ROMA, 16 MARZO 2016
Non passa giorno che Tito Boeri Presidente dell’Inps non parli della necessità di riformare il sistema pensionistico italiano. Suo cavallo di battaglia è la flessibilità dell’età pensionabile che consentirebbe l’uscita anticipata dal mondo del lavoro con l’effetto di assunzioni di giovani e soprattutto con una riduzione degli importi pensionistici.
Le pensioni italiane, ha più volte detto Boeri, sono ancora troppo alte ed ingiustificate rispetto ai contributi versati (e probabilmente non ha tutti i torti).
Ovviamente Boeri si è guardato (o dimenticato) dall’accennare al quasi milione di pensioni italiane erogate in convenzione internazionale, di cui quasi 500.000 pagate all’estero. E della miseria degli importi della maggior parte di queste ultime pensioni, rispetto alle prestazioni pagate in Italia. Una media, quella degli importi delle pensioni pagate all’estero che si aggira intorno ai 200 euro mensili ma con decine di migliaia di pensioni di importi irrisori e in molti casi pari a poche decine di euro.
Una situazione dovuta ad una ridotta anzianità contributiva accreditata in Italia e ad un meccanismo inadeguato di rivalutazione dei contributi versati in tempi remoti.
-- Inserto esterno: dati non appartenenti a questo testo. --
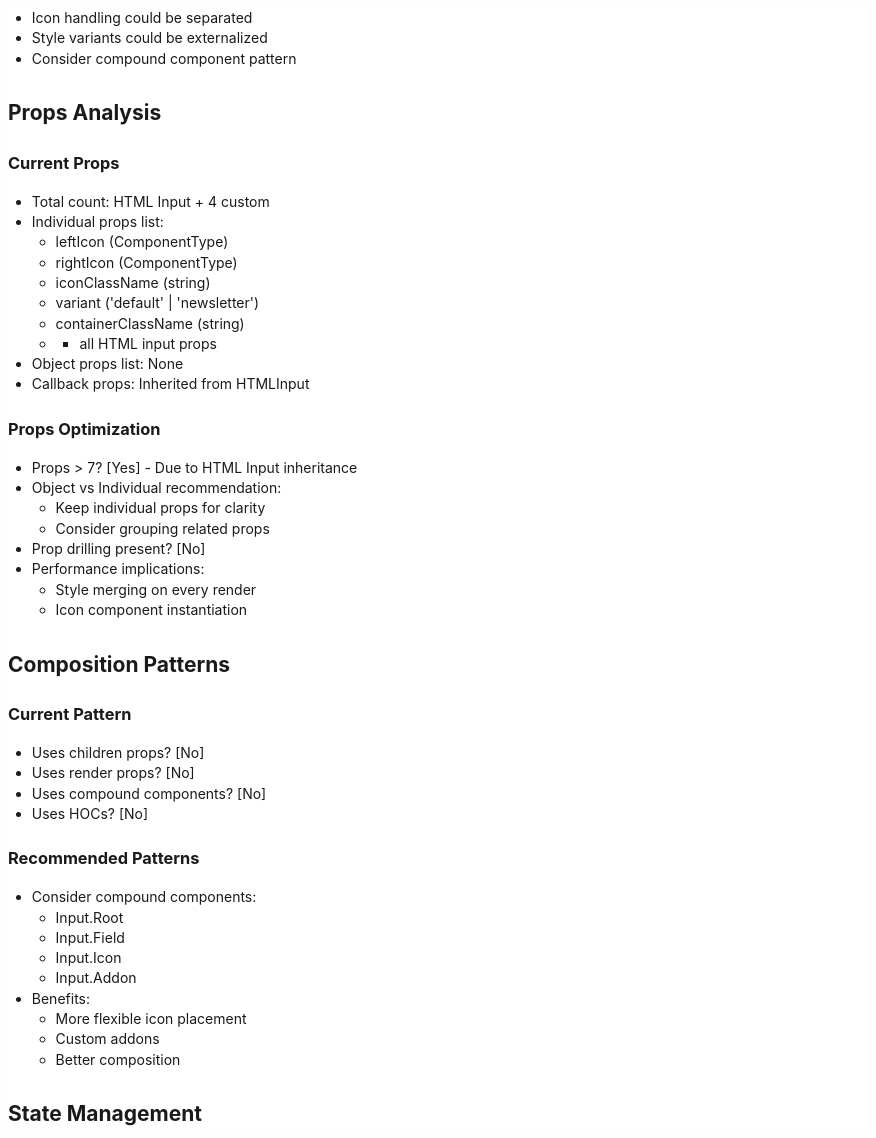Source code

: - Icon handling could be separated
- Style variants could be externalized
- Consider compound component pattern

## Props Analysis

### Current Props

- Total count: HTML Input + 4 custom
- Individual props list:
  - leftIcon (ComponentType)
  - rightIcon (ComponentType)
  - iconClassName (string)
  - variant ('default' | 'newsletter')
  - containerClassName (string)
  - + all HTML input props
- Object props list: None
- Callback props: Inherited from HTMLInput

### Props Optimization

- Props > 7? [Yes] - Due to HTML Input inheritance
- Object vs Individual recommendation:
  - Keep individual props for clarity
  - Consider grouping related props
- Prop drilling present? [No]
- Performance implications:
  - Style merging on every render
  - Icon component instantiation

## Composition Patterns

### Current Pattern
- Uses children props? [No]
- Uses render props? [No]
- Uses compound components? [No]
- Uses HOCs? [No]

### Recommended Patterns

- Consider compound components:
  - Input.Root
  - Input.Field
  - Input.Icon
  - Input.Addon
- Benefits:
  - More flexible icon placement
  - Custom addons
  - Better composition

## State Management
Nonostante ciò abbiamo dovuto apprendere con nostra somma sorpresa e turbamento che il rischio di una futura manovra penalizzante per i pensionati residenti all’estero è reale. Infatti se verrà dato seguito alle raccomandazioni contenute nel ddl delega sulla povertà recentemente approvato dal Consiglio dei ministri, dove si suggerisce di “razionalizzare” (che in gergo politico significa ridurre) le prestazioni assistenziali e previdenziali erogate dall’Inps all’estero, le pensioni già misere verrebbero praticamente azzerate. In realtà chi conosce la materia della sicurezza sociale in regime internazionale sa che più che di una razionalizzazione ci sarebbe bisogno di una articolata riforma dell’attuale sistema di tutela socio-previdenziale che regola i diritti pensionistici dei nostri emigranti.
Una riforma che razionalizzi per davvero la disarticolata congerie di leggi, di norme, di regolamenti, di pronunce giurisprudenziali, di convenzioni bilaterali e multilaterali, che si sono succeduti negli anni nell’ambito del sistema di tutela dei lavoratori migranti. Una riforma che introduca garanzie, giustizia, certezze e soprattutto importi dignitosi e aggiornati al costo della vita nei vari Paesi.
Noi abbiamo cercato di dare un importante contributo alla realizzazione di questa necessaria riforma, con le nostre proposte di legge, le nostre mozioni e le nostre interrogazioni che vorremmo ora organizzare, con il sostegno e l’esperienza del Comitato degli italiani nel mondo della Camera, in un provvedimento quadro da sottoporre alla valutazione del Governo e del Parlamento e verificare se nella riforma generale proposta dal Presidente dell’Inps Tito Boeri possa avere dignità anche una organica revisione delle regole che disciplinano diritti e doveri previdenziali dei lavoratori migranti, considerato che tale riforma rappresenterebbe uno strumento utile di tutela anche per le migliaia di giovani che hanno iniziato ad emigrare di nuovo e che rivendicano diritti, regole certe, amministrazioni efficienti e competenti.
La riforma delle norme nazionali ed internazionali dovrebbe riguardare, tra l’altro, il metodo di calcolo delle pensioni, un minimale mensile più equo, una chiara definizione delle prestazioni esportabili, il campo di applicazione oggettivo e soggettivo delle convenzioni (rischi e soggetti assicurati), la regolamentazione e la tutela dei diritti fiscali e sanitari, l’introduzione di forme di solidarietà previdenziali, la sanatoria degli indebiti non dolosi, verifiche reddituali e dell’esistenza in vita agevoli e tempestive, il potenziamento delle strutture dell’Inps e del Ministero del Lavoro per l’estero, la valorizzazione dei patronati.
Su queste questioni dovremo avere, quando sarà il momento, la determinazione di sfidare il Governo e costringerlo ad assumersi le proprie responsabilità.